Amazon RDS SQL Server now supports changing the server-level collation
Amazon RDS for SQL Server now supports changing the server-level collation when creating a new DB Instance. If the collation is not specified the default server-level collation will continue to be SQL_Latin1_General_CP1_CI_AS. To learn more about which collations are supported please visit the Amazon RDS for SQL Server User Guide .
PostgreSQL 12 Beta 2 Now Available in Amazon RDS Database Preview Environment
PostgreSQL 12 Beta 2 is now available in the Amazon RDS Database Preview Environment , allowing customers to test the beta version of PostgreSQL 12 on Amazon RDS .
PostgreSQL 12 Beta 2 can now be deployed for development and testing in the Amazon RDS Database Preview Environment without the hassle of installing, provisioning, and managing the database.

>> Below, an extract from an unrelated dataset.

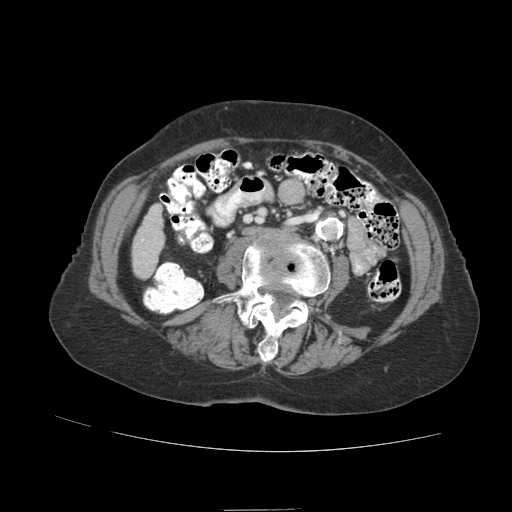
Contrast-enhanced abdominal CT (liver protocol), one axial slice. Position 12 of 89 along the scan axis. 140 kVp. Soft-tissue window (W 400 / L 40 HU). 512 × 512 image matrix. From the clinical record (not read from this slice): diagnosis: hepatocellular carcinoma (patient treated with transarterial chemoembolisation; whether this scan precedes or follows treatment is not stated here); TNM stage (as recorded): Stage-II; Child-Pugh class: A; tumour differentiation: moderately differentiated; tumour nodularity: multinodular.
Annotated regions visible in this slice (semi-automatically segmented with operator editing):
- liver parenchyma outside the tumour (the mass and vessels are separate outlines, so this box may not span the whole liver): bounding box [x1, y1, x2, y2] px = [132, 204, 164, 278]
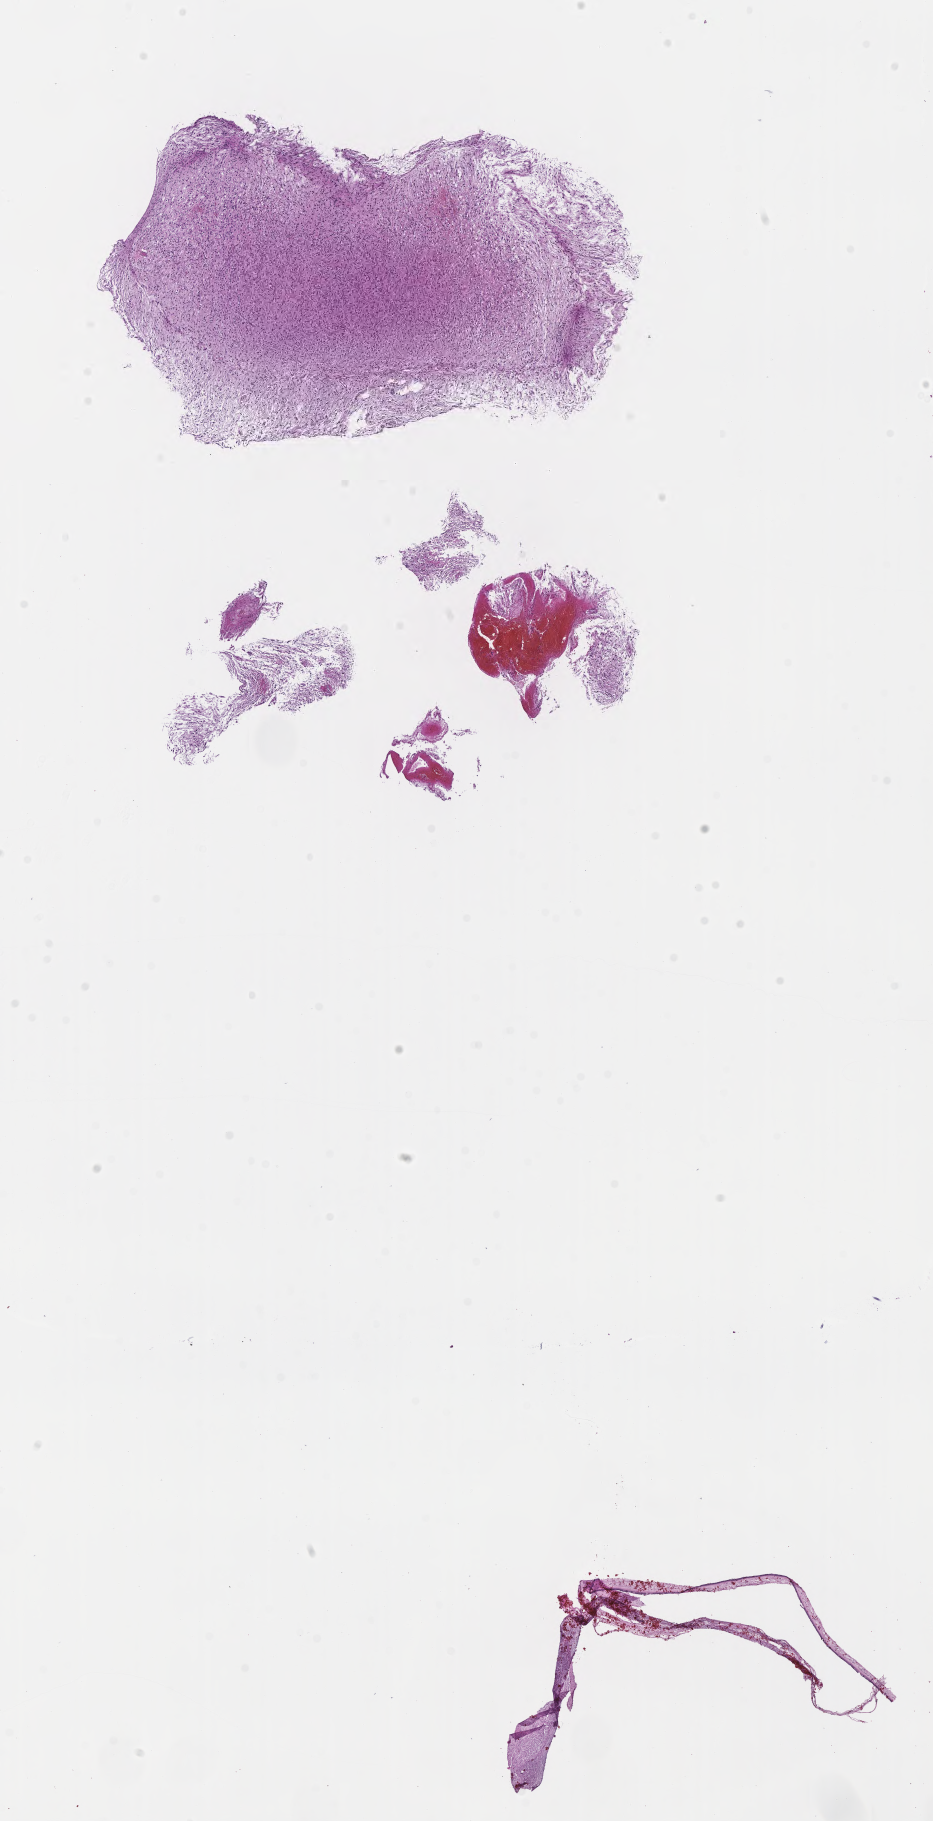
Haematoxylin and eosin whole-slide image of tumor tissue from the frontal lobe — shown as a low-resolution overview of the whole scanned area (about 7.5 x 14.7 mm). Formalin-fixed, paraffin-embedded (FFPE) tissue. Patient male; age 112 months (9 years 4 months).
- diagnosis (ICD-O-3 morphology term): Pilocytic astrocytoma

The PostgreSQL community released PostgreSQL 12 Beta 2 on June 20, 2019. PostgreSQL 12 includes improved functionality, performance, management of indexing, improved partitioning capabilities, JSON path queries per SQL/JSON specifications, nondeterministic collations which support case-insensitive and accent-insensitive comparisons for ICU provided collations, most common-value statistics for improved query plans, creation of generated columns that computes values with an expression, pluggable table storage interface, ability to enable/disable page checksums, and many more.

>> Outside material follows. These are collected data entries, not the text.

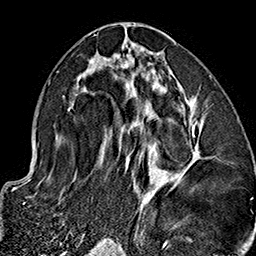
Breast MRI (dynamic contrast-enhanced), one axial slice. Position 78 of 160 along the scan axis. Cropped to one breast. Dynamic contrast-enhanced series, time point 2 of 7 at this slice position (early post-contrast). 1.5 T. TE 2.7 ms, TR 5.1 ms. 1 mm slice thickness. 256 × 256 image matrix, field of view 178 × 178 mm. Female patient.
Structures marked on this image (semi-automatically segmented with operator editing):
- enhancing-tissue mask used for the functional tumour volume (all voxels passing the contrast-enhancement thresholds inside the analysis volume; usually the tumour): bounding box [x1, y1, x2, y2] px = [59, 33, 202, 237]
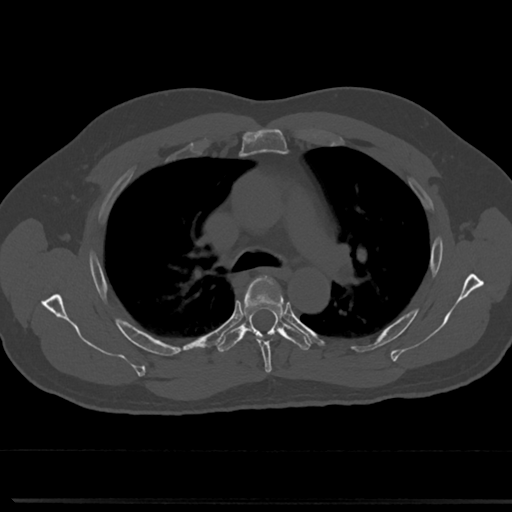
CT including the spine, one axial slice; slice 518 of 817 in the series (ordered by position); 120 kVp; bone window (W 1800 / L 400 HU); 0.5 mm slice thickness; 512 × 512 image matrix, field of view 355 × 355 mm. Male patient, age 61 years. From the clinical record (not read from this slice): primary cancer: prostate.
Outlined on this slice (semi-automatic segmentation, software-assisted and operator-edited):
- T4 vertebra: bounding box [x1, y1, x2, y2] px = [241, 275, 287, 363]
- T5 vertebra: [221, 306, 310, 349]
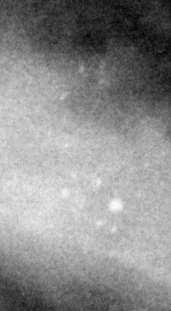
Cropped region of a digitized screen-film mammogram centred on a radiologist-marked abnormality; right breast; MLO view; BI-RADS breast density category 4 (scale 1–4).
Finding: calcifications, morphology pleomorphic, distribution clustered; BI-RADS assessment category 4; pathology (as recorded): malignant.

The Amazon RDS Database Preview Environment supports both Single-AZ and Multi-AZ deployments on the latest generation of instance classes (currently T2, M4, and R4), and can be encrypted at rest using KMS keys. Amazon RDS Database Preview Environment database instances are retained for a maximum period of 60 days and are automatically deleted after the retention period. Amazon RDS database snapshots that are created in the preview environment can only be used to create or restore database instances within the preview environment. Customers can use standard PostgreSQL dump and load functionality to import or export their databases from the preview environment.
Amazon RDS Database Preview Environment database instances are priced the same as production RDS instances created in the US East (Ohio) Region .
The Amazon RDS Database Preview Environment Forum
is available for customers and the Amazon RDS team to share information and concerns about both the candidate versions of PostgreSQL 12 and the Amazon RDS Database Preview Environment.